Items from a data source:
━━━━━━━━━━━━━━━━━━━━
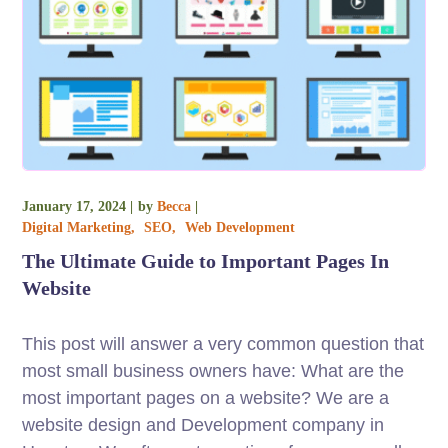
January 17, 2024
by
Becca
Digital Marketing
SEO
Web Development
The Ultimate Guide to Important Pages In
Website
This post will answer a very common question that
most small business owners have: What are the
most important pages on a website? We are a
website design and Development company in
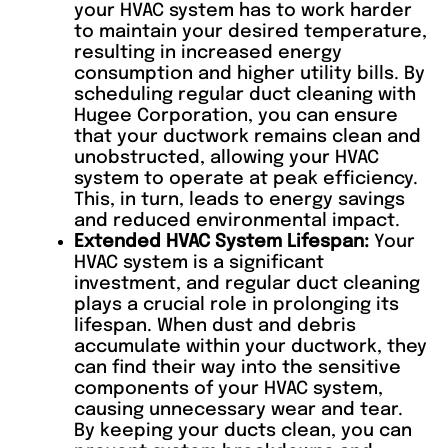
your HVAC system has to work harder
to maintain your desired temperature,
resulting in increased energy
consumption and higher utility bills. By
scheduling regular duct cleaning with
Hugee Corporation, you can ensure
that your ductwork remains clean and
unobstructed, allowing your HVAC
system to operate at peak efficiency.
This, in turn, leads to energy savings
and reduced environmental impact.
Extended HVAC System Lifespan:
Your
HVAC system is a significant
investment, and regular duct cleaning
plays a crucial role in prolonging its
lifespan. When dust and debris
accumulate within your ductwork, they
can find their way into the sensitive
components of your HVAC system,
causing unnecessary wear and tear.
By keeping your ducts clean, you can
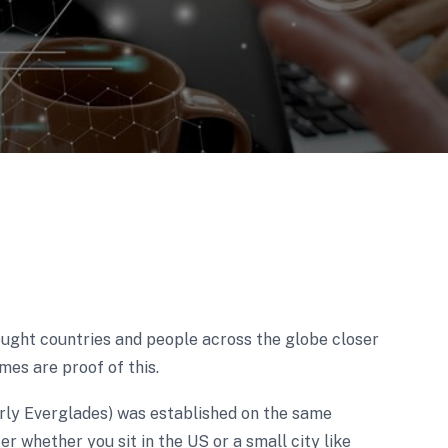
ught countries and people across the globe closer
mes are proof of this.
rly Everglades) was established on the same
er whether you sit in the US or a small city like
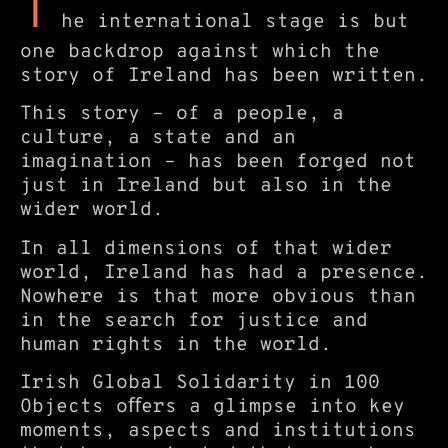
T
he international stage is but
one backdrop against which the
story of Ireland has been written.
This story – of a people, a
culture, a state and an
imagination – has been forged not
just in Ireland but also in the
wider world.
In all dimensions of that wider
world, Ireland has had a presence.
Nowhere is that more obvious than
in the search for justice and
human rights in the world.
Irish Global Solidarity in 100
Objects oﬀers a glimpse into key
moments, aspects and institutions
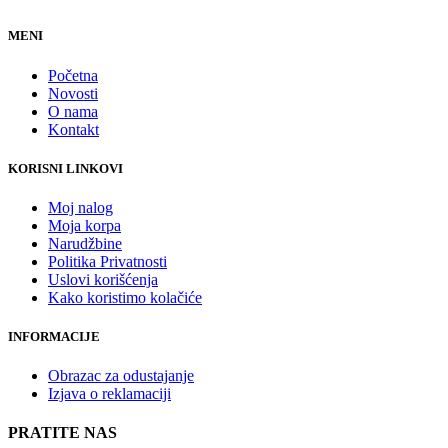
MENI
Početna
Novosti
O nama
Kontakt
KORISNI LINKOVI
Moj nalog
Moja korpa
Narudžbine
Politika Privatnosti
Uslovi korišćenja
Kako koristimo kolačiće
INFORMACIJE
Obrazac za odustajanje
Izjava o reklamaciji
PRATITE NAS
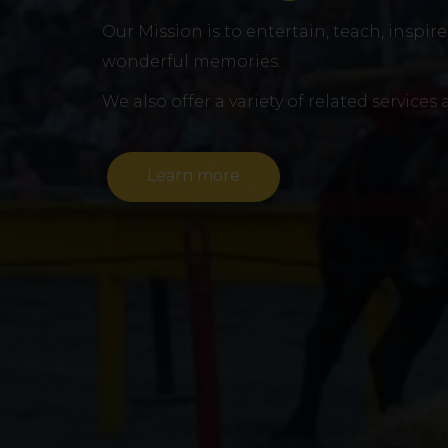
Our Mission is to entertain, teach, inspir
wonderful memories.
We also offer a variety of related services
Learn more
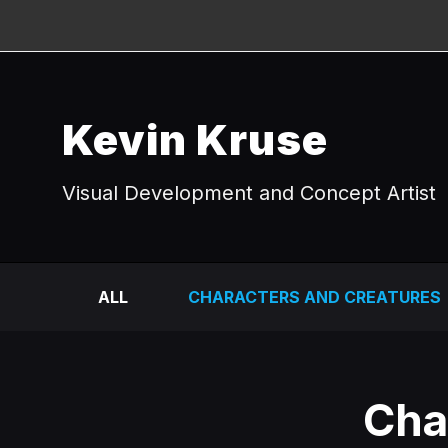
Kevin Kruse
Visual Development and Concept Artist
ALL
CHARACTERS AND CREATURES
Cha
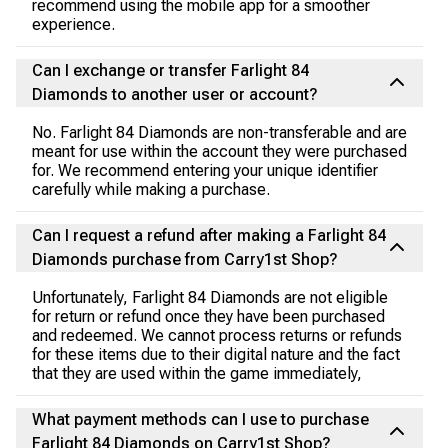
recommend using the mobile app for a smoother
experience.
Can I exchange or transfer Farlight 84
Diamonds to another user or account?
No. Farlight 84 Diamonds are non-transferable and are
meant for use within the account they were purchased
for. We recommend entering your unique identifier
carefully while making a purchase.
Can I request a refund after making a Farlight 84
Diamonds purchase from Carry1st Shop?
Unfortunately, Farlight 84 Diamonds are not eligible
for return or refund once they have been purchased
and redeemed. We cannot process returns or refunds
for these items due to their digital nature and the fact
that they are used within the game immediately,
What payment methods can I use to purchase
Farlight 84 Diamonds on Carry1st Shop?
━━━━━━━━━━━━━━━━━━━━
In the copy, omit the pictures and give every line of the data exactly.

January 17, 2024
by
Becca
Digital Marketing
SEO
Web Development
The Ultimate Guide to Important Pages In
Website
This post will answer a very common question that
most small business owners have: What are the
most important pages on a website? We are a
website design and Development company in
your HVAC system has to work harder
to maintain your desired temperature,
resulting in increased energy
consumption and higher utility bills. By
scheduling regular duct cleaning with
Hugee Corporation, you can ensure
that your ductwork remains clean and
unobstructed, allowing your HVAC
system to operate at peak efficiency.
This, in turn, leads to energy savings
and reduced environmental impact.
Extended HVAC System Lifespan:
Your
HVAC system is a significant
investment, and regular duct cleaning
plays a crucial role in prolonging its
lifespan. When dust and debris
accumulate within your ductwork, they
can find their way into the sensitive
components of your HVAC system,
causing unnecessary wear and tear.
By keeping your ducts clean, you can
ught countries and people across the globe closer
mes are proof of this.
rly Everglades) was established on the same
er whether you sit in the US or a small city like
T
he international stage is but
one backdrop against which the
story of Ireland has been written.
This story – of a people, a
culture, a state and an
imagination – has been forged not
just in Ireland but also in the
wider world.
In all dimensions of that wider
world, Ireland has had a presence.
Nowhere is that more obvious than
in the search for justice and
human rights in the world.
Irish Global Solidarity in 100
Objects oﬀers a glimpse into key
moments, aspects and institutions
MENI
Početna
Novosti
O nama
Kontakt
KORISNI LINKOVI
Moj nalog
Moja korpa
Narudžbine
Politika Privatnosti
Uslovi korišćenja
Kako koristimo kolačiće
INFORMACIJE
Obrazac za odustajanje
Izjava o reklamaciji
PRATITE NAS
Our Mission is to entertain, teach, inspir
wonderful memories.
We also offer a variety of related services
Learn more
Kevin Kruse
Visual Development and Concept Artist
ALL
CHARACTERS AND CREATURES
Cha
recommend using the mobile app for a smoother
experience.
Can I exchange or transfer Farlight 84
Diamonds to another user or account?
No. Farlight 84 Diamonds are non-transferable and are
meant for use within the account they were purchased
for. We recommend entering your unique identifier
carefully while making a purchase.
Can I request a refund after making a Farlight 84
Diamonds purchase from Carry1st Shop?
Unfortunately, Farlight 84 Diamonds are not eligible
for return or refund once they have been purchased
and redeemed. We cannot process returns or refunds
for these items due to their digital nature and the fact
that they are used within the game immediately,
What payment methods can I use to purchase
Farlight 84 Diamonds on Carry1st Shop?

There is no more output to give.